On the other hand, we were not able to discover the EEG associated with fatigue in this experiment. We believe that this was because the subjects could not be sufficiently fatigued doing continuous work for only 20 minutes. Therefore, more time is necessary to consider physical fatigue and mental fatigue from the perspective of long-term observation.

Wide inter-individual variability in a mental arithmetic task

In the experiment considering the differences between the relaxed state and that of the mental arithmetic task, we compared one person's mental abacus skills with that of 20 ordinary persons. Figure 8 show the differences in the frequency ratio of four electrode set patterns during the task of mental arithmetic.

Fig. 8
figure 8

Individual difference. Wide interindividual variability in the task of mental arithmetic

Table 4 shows the variances for each task. The F statistics, P value, correlation coefficients, and distances of each electrode position are also presented, in the same manner as in Table 3. We focused on the difference between the abacus skill subject and the common subjects, and examined which electrode position exhibited the most difference. Firstly, in order to verify whether differences existed in each subject, we calculated the variance and performed F test with a significance level of five percent. However, no significant difference was observed in any electrode location.

Table 4 The difference between presence or absence of abacus skill

Table 4 shows that the difference was greatest when the position of the reference point was A1, and the measurement electrodes were F9–Fpz. The second is the case of the reference point being A2 and measurement electrodes F10–Fpz.

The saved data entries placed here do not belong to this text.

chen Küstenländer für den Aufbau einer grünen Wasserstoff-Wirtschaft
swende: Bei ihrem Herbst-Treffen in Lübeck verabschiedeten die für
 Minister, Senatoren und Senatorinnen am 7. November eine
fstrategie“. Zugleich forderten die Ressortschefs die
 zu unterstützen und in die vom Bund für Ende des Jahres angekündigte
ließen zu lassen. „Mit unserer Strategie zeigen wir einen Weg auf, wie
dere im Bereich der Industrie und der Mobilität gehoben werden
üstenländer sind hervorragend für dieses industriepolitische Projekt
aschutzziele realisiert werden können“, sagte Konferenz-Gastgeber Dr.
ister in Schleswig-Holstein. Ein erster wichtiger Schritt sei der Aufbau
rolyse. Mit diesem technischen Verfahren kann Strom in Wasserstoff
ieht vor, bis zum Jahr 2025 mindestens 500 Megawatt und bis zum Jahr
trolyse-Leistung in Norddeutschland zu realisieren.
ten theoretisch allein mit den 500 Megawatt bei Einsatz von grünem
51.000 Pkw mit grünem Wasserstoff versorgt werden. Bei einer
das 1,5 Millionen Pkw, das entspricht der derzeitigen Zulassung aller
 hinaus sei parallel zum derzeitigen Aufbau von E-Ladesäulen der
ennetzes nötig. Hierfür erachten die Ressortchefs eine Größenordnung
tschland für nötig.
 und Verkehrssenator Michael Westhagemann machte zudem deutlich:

It is clear from Fig. 8 that the alpha band for the person with abacus skill is significantly different from others. The subject explained that he performed calculations using a virtual abacus in his head. Thus, a difference appeared in comparison with the common subject. The simplified electroencephalograph has many limitations. However, it can detect the differences in such a characteristic.

Conclusion

In this study, we conducted experiments using the simplified electroencephalograph B3 Band to determine whether this simplified device is practicable for health care. We verified the efficacy of the device for this purpose by placing the small electrode in various positions on the human head. Furthermore, we showed that it is possible to capture the variations in EEG that occur during continuous working using this simplified electroencephalograph, and also to detect the difference in related characteristics.

The results indicate that larger differences can be detected when the electrode is placed to the left or right side rather than in the center right of the head. Further, even with a simplified electroencephalograph, it is possible to clearly capture the differences between frequency components in continuous operation. In addition, we showed that we could easily determine concentration periods by analyzing brain waves.

On the other hand, in order to seriously use a simplified EEG in health care, it is necessary to consider the load and fatigue that occur in everyday life. Therefore, this kind of full-scale, long-term life observation in EEG monitoring will be implemented in the next stage.